Deux cavernes dans la montagne

Après avoir parcouru une dizaine de kilomètres dans la montagne, ces 40 m3/seconde d’eau[1] actionneront deux turbines Francis installées dans un antre de 30.000 m3, lui aussi creusé dans la roche. Les transformateurs, le poste haute tension seront installés à proximité, dans la ‘caverne transformateurs’, de 10.000 m3 seulement. Une fois les travaux achevés, cette centrale hydroélectrique de 92 mégawatts (MW) produira 560 gigawattheures (GWh) par an, «l’équivalent de 1% de la production française d’EDF», précise Yves Giraud, le directeur de la production hydraulique de l’énergéticien.

 

Un projet conçu dans les années 1990

S’il contribue aux objectifs de la programmation pluriannuelle de l’énergie[2] (PPE), l’ensemble hydroélectrique de Romanche-Gavet a été conçu bien avant que les jalons de la loi sur la transition énergétique soient posés. «Les premières reconnaissances ont eu lieu dans les années 1990», confirme Daniel Pierra. Le choix du souterrain peut surprendre. Voilà plus d’un siècle que l’on exploite la force motrice de la Romanche. Entre la sortie de la plaine de Bourg d'Oisans et la commune de Vizille, à une trentaine de kilomètres de Grenoble, EDF a repris l’exploitation de 6 centrales hydroélectriques et de 5 petits barrages. Ensemble, les centrales de Livet, des Vernes, des Roberts, de Rioupéroux, des Clavaux et de Pierre-Eybesse affichent une puissance de 82 MW et injectent, bon an, mal an, 405 GWh/an: de quoi satisfaire aux besoins électriques des Grenoblois.

 

Monument historique

En 2020, leurs turbines auront cesser de fonctionner. La centrale de Romanche-Gavet prendra alors le relais. Dotée de turbines plus puissantes et surtout d’une chute d’eau plus importante que les installations existantes, la future centrale d’EDF produira un tiers d’électricité de plus que les 11 ouvrages ‘historiques’. Tous sont d’ailleurs voués à la destruction, à l’exception de la superbe centrale des Vernes, classée aux Monuments historiques et construites par des prisonniers allemands.

 

Retards. Le plus grand chantier d’EDF en France a connu quelques retards à l’allumage. En 2013, des pluies torrentielles provoquent d’importants éboulements au point de départ du percement des tunnels. Les travaux seront stoppés deux ans, occasionnant 30 mois de retard par rapport au calendrier initial.

250 millions de travaux

Mais l’électricien n’a pas investi 250 millions d’euros simplement pour produire un peu plus d’électricité verte. Le projet a été engagé à la fin des années 2000, période durant laquelle la Commission européenne exerce une pression croissante sur la France pour qu’elle ouvre à la concurrence les concessions des centrales hydroélectriques. Considéré comme un nouvel ouvrage (et non comme la modernisation d’un ensemble existant), l’ensemble hydroélectrique Romanche-Gavet est autorisé par un décret du 31 décembre 2010, qui octroie une concession à EDF pour 60 ans. La vallée est protégée jusqu’en 2080 des appétits d’Engie, du Vattenfall ou de Statkraft.

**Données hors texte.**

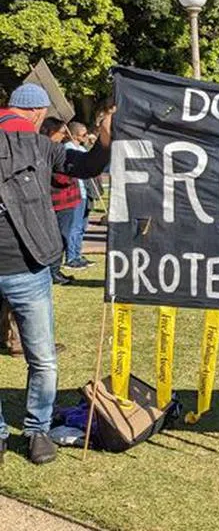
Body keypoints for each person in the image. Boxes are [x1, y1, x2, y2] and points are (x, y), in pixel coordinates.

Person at [0, 83, 113, 465]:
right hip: (28, 266)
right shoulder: (38, 143)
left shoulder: (39, 144)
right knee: (42, 357)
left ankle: (18, 432)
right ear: (36, 113)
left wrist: (103, 143)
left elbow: (82, 167)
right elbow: (87, 167)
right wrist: (105, 142)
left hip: (28, 264)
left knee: (43, 356)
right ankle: (36, 432)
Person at [39, 119, 81, 286]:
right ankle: (53, 271)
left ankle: (55, 270)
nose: (64, 136)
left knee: (61, 236)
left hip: (66, 201)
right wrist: (74, 171)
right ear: (52, 132)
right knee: (59, 237)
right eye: (62, 133)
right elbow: (60, 178)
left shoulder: (53, 148)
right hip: (59, 202)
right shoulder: (49, 150)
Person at [63, 121, 93, 269]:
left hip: (86, 191)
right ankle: (71, 257)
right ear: (74, 135)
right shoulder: (68, 149)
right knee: (74, 227)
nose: (86, 136)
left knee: (82, 226)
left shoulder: (81, 148)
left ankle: (78, 253)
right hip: (75, 192)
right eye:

Ce vaste chantier permet aussi de requalifier une vallée saccagée par un siècle d’industrialisation. Les friches devraient être effacées du paysage. De son côté, EDF devra mener des opérations de compensation de destruction d’espaces naturels. Après avoir réhabilité 26 hectares de rives, endommagées lors de la construction du barrage d’amenée, EDF devra planter et préserver 57 ha. La gestion de ces parcelles a été confiée au conservatoire d’espaces naturels Isère.

 

 

 



[1] Les 4 autres mètres cubes dévaleront le cours naturel de la Romanche, maintenant son débit au même niveau qu’actuellement.

[2] La PPE prévoit d’accroître la capacité hydroélectrique de 500 à 750 MW d’ici 2023.